All the collected information is then uploaded to a remote server from where the attackers scrape the data.

The attackers are cautious enough to delete every piece of data from the victim’s computer, leaving behind a directory of empty folders.

Moreover, to directly steal cryptocurrencies, the Trojans automatically replace the attacker’s crypto wallet address on the clipboard when it detects the victim has typed in a cryptocurrency wallet address.

The report recorded a few addresses substituted on the victim’s clipboard which consists of wallet addresses of Bitcoin, Ethereum, Bitcoin Cash, DOGE, Dash, Litecoin, Zcash, Bitcoin Gold, QTUM, and Ripple.

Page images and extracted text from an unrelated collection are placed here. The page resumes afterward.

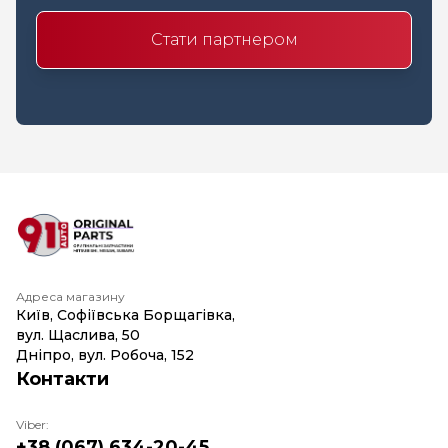
Стати партнером
Адреса магазину
Київ, Софіївська Борщагівка,
вул. Щаслива, 50
Дніпро, вул. Робоча, 152
Контакти
Viber:
+38 (067) 634-20-45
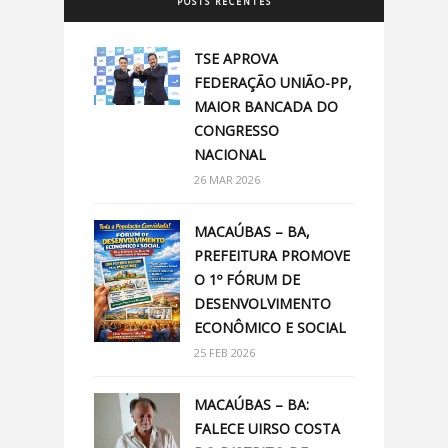
POSTS RECENTES
TSE APROVA
FEDERAÇÃO UNIÃO-PP,
MAIOR BANCADA DO
CONGRESSO
NACIONAL
26 MAR 2026
MACAÚBAS – BA,
PREFEITURA PROMOVE
O 1º FÓRUM DE
DESENVOLVIMENTO
ECONÔMICO E SOCIAL
25 FEB 2026
MACAÚBAS – BA:
FALECE UIRSO COSTA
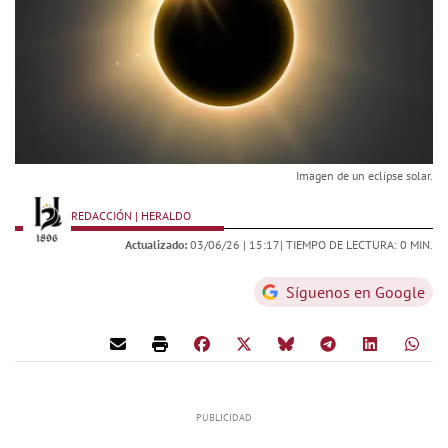
Imagen de un eclipse solar.
REDACCIÓN | HERALDO
Actualizado:
03/06/26 |
15:17
| TIEMPO DE LECTURA: 0 MIN.
Síguenos en Google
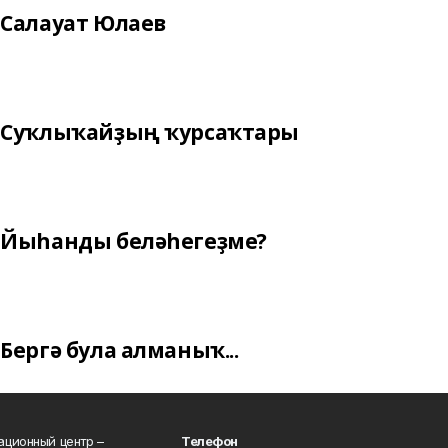
Салауат Юлаев
Суҡлыҡайҙың ҡурсаҡтары
Йыһанды беләһегеҙме?
Бергә була алманыҡ...
ционный центр –
Телефон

The address associated with Bitcoin holds around 33 BTC worth $253,238 at current market rate. However, it is not confirmed that the coins were collected from scamming users.

The rise of malware

Crypto platforms and users are very lucrative targets for cyber scammers to attack with malware. Last month, Finance Magnates reported that the developers of notorious crypto jacking malware Shellbot updated it to not only mine crypto remotely but also to shut down host’s ongoing mining activities to utilize more processing power.

Another Trojan was discovered earlier this year, which was targeting Android devices to steal cryptocurrencies and fiats.